I initially was confused when ReaderFactory.Open(stream) didn't work on 7z.
the official docs do cover this but I missed it.
Initially I had then seen they also mention for perf: to use ExtractAllEntries for 7z and rar. Although it seemed to be primarily for writing the files out it seemed it might be a good way to go for performance and it gave an IReader back. It generally seemed to work well but I noticed on some archives the memory usage was huge, only eventually tracing it to the dictionary size (so a 350MB dictionary may result in a 800MB of memory usage). I also noticed just accessing .Entries on the SevenZipArchive didn't have this penalty. I then realized my error of ExtractAllEntries calling LoadEntries vs GetEntries causing the full dictionary load.
As I wanted to minimize the alternate code path for 7z I eventually settled on a custom IReader implementation that worked well for me but may be some problem outside of just performance for its specific exclusion.

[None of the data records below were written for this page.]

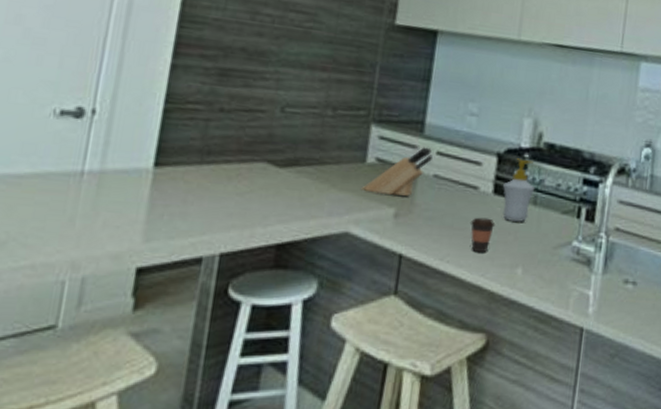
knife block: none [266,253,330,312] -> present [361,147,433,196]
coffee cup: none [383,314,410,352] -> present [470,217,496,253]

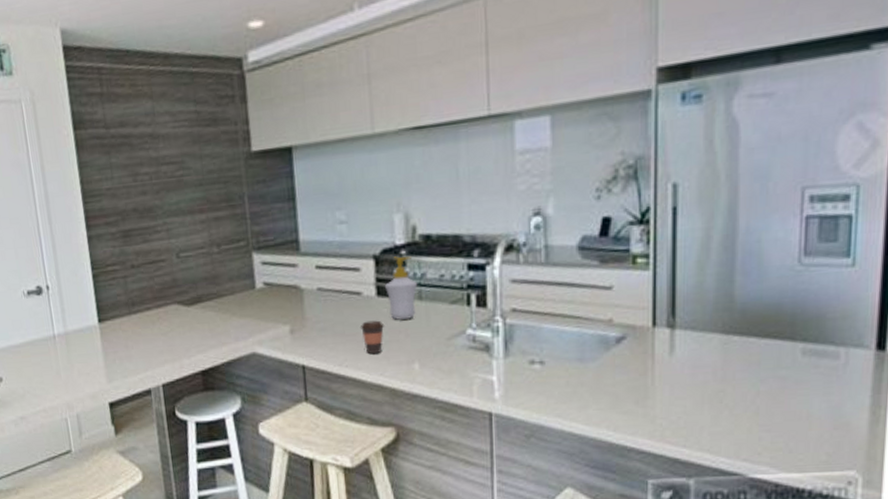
knife block: present [361,147,433,196] -> none [257,263,313,315]

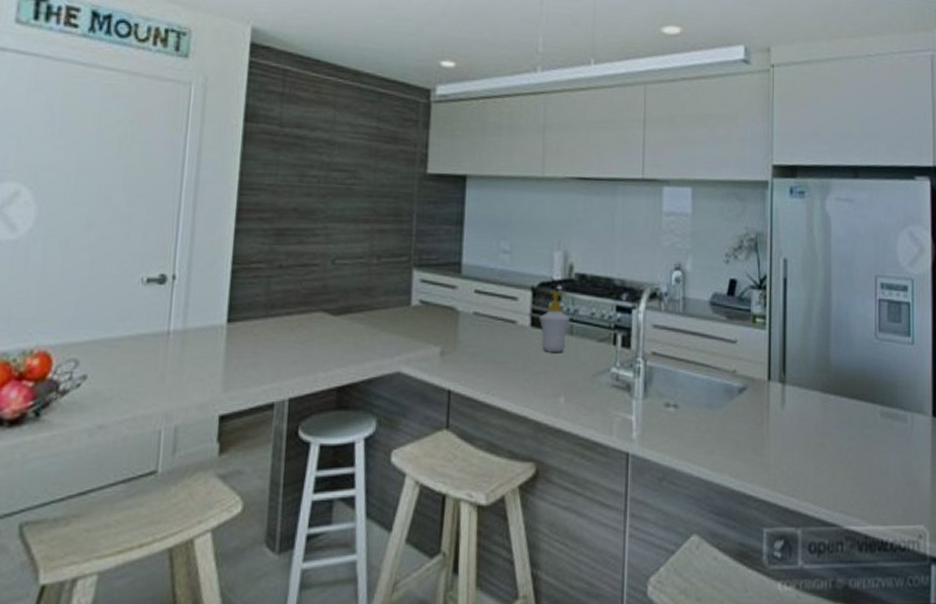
coffee cup: present [360,320,385,355] -> none [511,350,536,385]

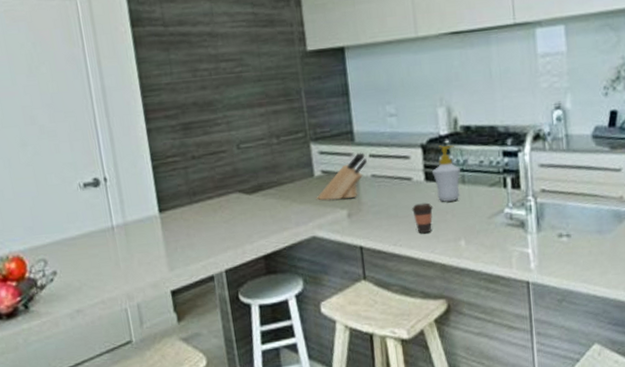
knife block: none [408,287,471,335] -> present [316,152,367,201]
coffee cup: none [511,350,536,385] -> present [411,203,434,234]

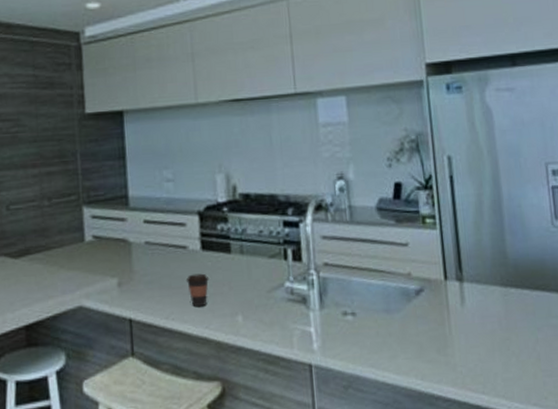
knife block: present [316,152,367,201] -> none [85,218,141,268]
soap bottle: present [432,145,461,202] -> none [209,213,240,273]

internal class Our7ZReader(SevenZipArchive archive) : IReader {
public bool MoveToNextEntry() {
if (!inited) {
inited = true;
enumerator = archive.Entries?.GetEnumerator();
}
return enumerator.MoveNext();
}
public EntryStream OpenEntryStream() => new EntryStream(this, enumerator?.Current.OpenEntryStream());
public void WriteEntryTo(Stream writableStream) => enumerator?.Current.WriteTo(writableStream);
private bool inited = false;
private IEnumerator<SevenZipArchiveEntry> enumerator;
public ArchiveType ArchiveType => archive.Type;
public IEntry Entry => enumerator?.Current;
public bool Cancelled { get; private set; }
public event EventHandler<ReaderExtractionEventArgs<IEntry>> EntryExtractionProgress;
public event EventHandler<CompressedBytesReadEventArgs> CompressedBytesRead;
public event EventHandler<FilePartExtractionBeginEventArgs> FilePartExtractionBegin;
public void Cancel() => Cancelled = true;
public void Dispose() {
enumerator?.Dispose();
enumerator = null;
}
}I then just deviate to add detection code prior to my use of ReaderFactory and then only call ReaderFactory if my IReader reader is not set:
} else if (archivePath.EndsWith(".7z", StringComparison.CurrentCultureIgnoreCase)) {
if (SharpCompress.Archives.SevenZip.SevenZipArchive.IsSevenZipFile(stream)) {
stream.Seek(0, SeekOrigin.Begin);
var archive = SharpCompress.Archives.SevenZip.SevenZipArchive.Open(stream);
toDispose.Add(archive);
var ourReader = new Our7ZReader(archive);
reader = ourReader;
toDispose.Add(ourReader);
}
}Again there is probably a reason IReader was avoided, also above OpenEntryStream is not possible to implement as it is as EntryStream's constructor is internal. I did look at using AbstractReader as it avoided that issue but its constructor is also internal so was moot. For my needs I didn't need that but in theory above may work other than access.